=== Try it ===
Using the listing below, report all lines holding the word "Page".

=== Given records ===
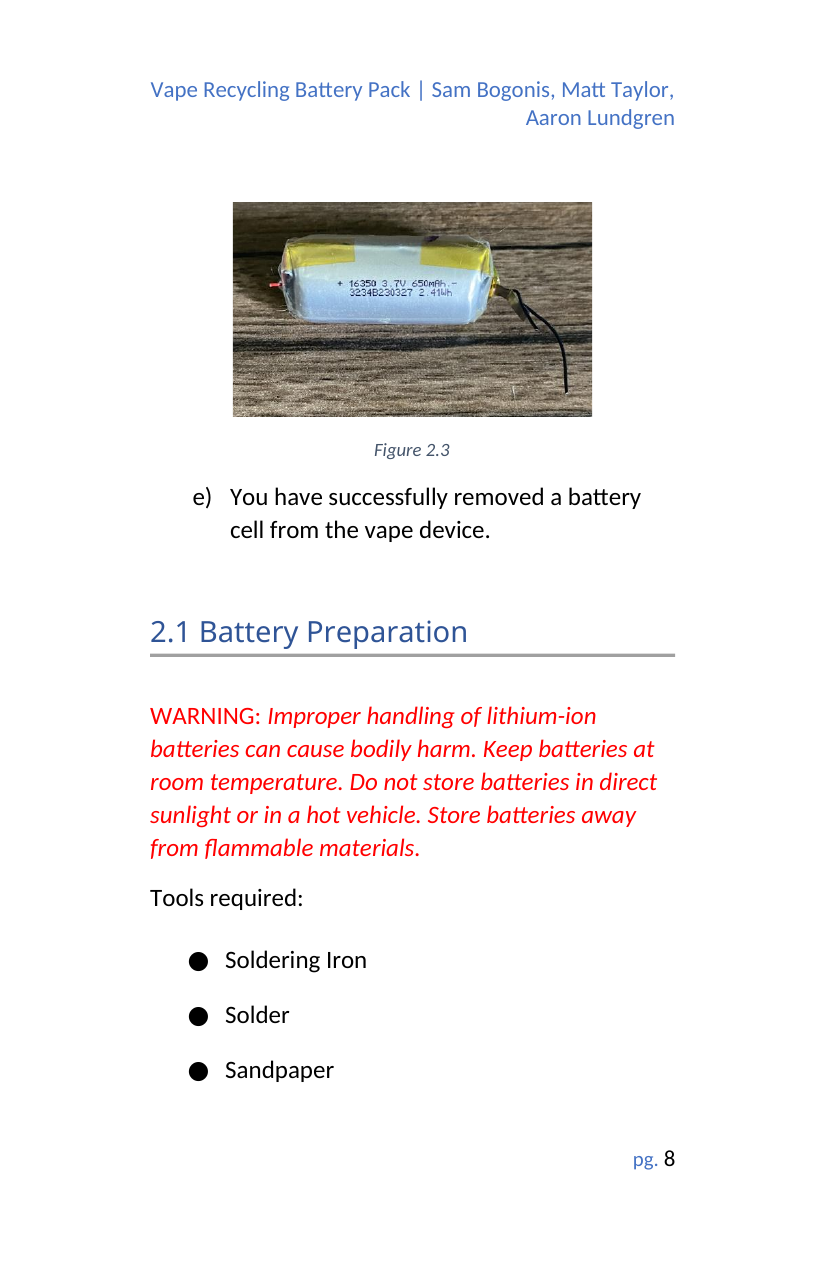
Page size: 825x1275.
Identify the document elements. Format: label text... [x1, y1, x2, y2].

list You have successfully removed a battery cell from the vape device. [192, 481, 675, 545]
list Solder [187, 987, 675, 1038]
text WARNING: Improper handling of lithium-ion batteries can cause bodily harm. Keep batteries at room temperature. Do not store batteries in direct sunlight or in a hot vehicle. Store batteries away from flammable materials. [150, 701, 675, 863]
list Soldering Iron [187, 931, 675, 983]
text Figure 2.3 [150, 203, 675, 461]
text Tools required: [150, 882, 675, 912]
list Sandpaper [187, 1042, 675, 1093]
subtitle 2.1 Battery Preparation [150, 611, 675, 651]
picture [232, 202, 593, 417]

* * *

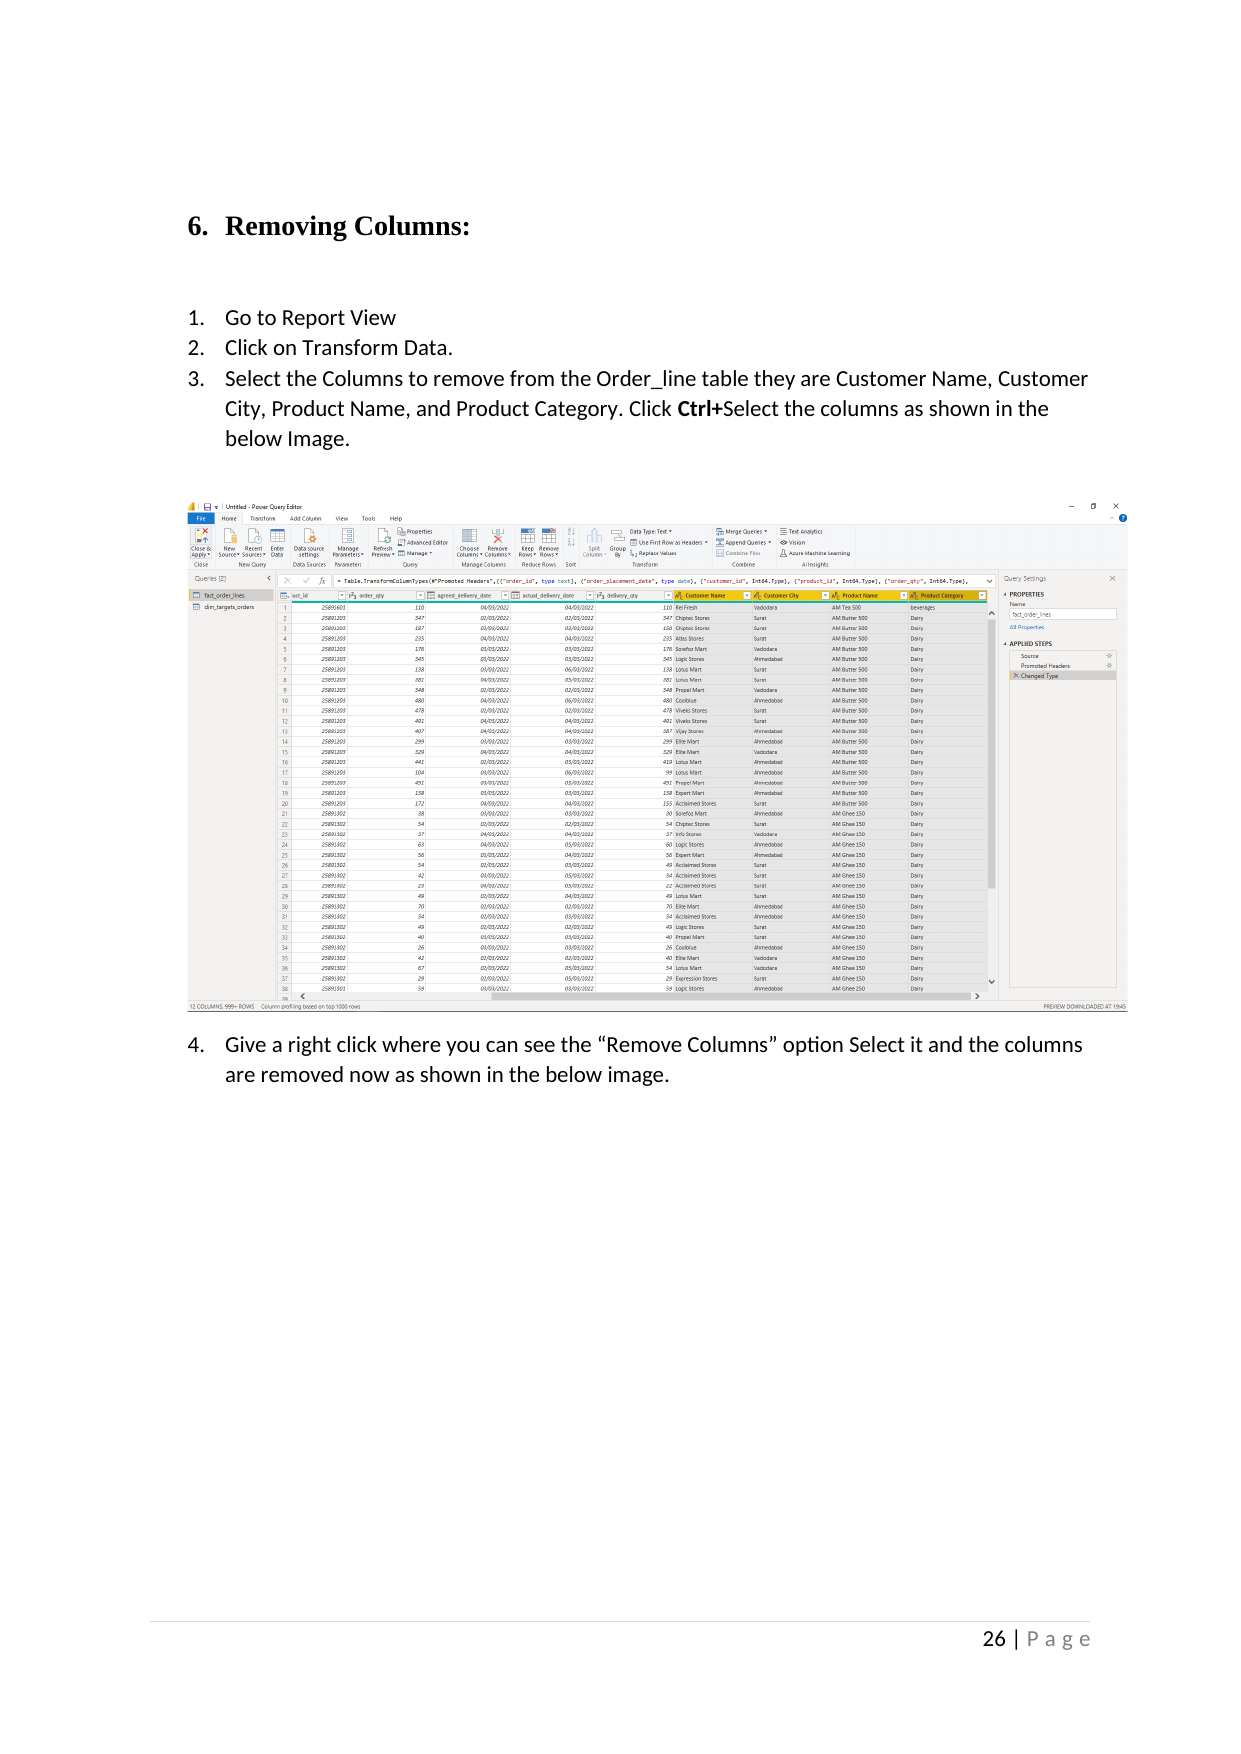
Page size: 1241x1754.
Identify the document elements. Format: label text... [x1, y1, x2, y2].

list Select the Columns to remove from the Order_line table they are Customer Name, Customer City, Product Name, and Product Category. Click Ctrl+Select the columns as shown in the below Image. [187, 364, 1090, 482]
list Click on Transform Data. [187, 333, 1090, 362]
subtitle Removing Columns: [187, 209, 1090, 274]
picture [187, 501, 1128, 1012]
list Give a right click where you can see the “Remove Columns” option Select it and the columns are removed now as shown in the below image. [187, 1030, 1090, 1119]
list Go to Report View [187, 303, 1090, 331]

=== Solution below ===
Page size: 825x1275.
Page size: 1241x1754.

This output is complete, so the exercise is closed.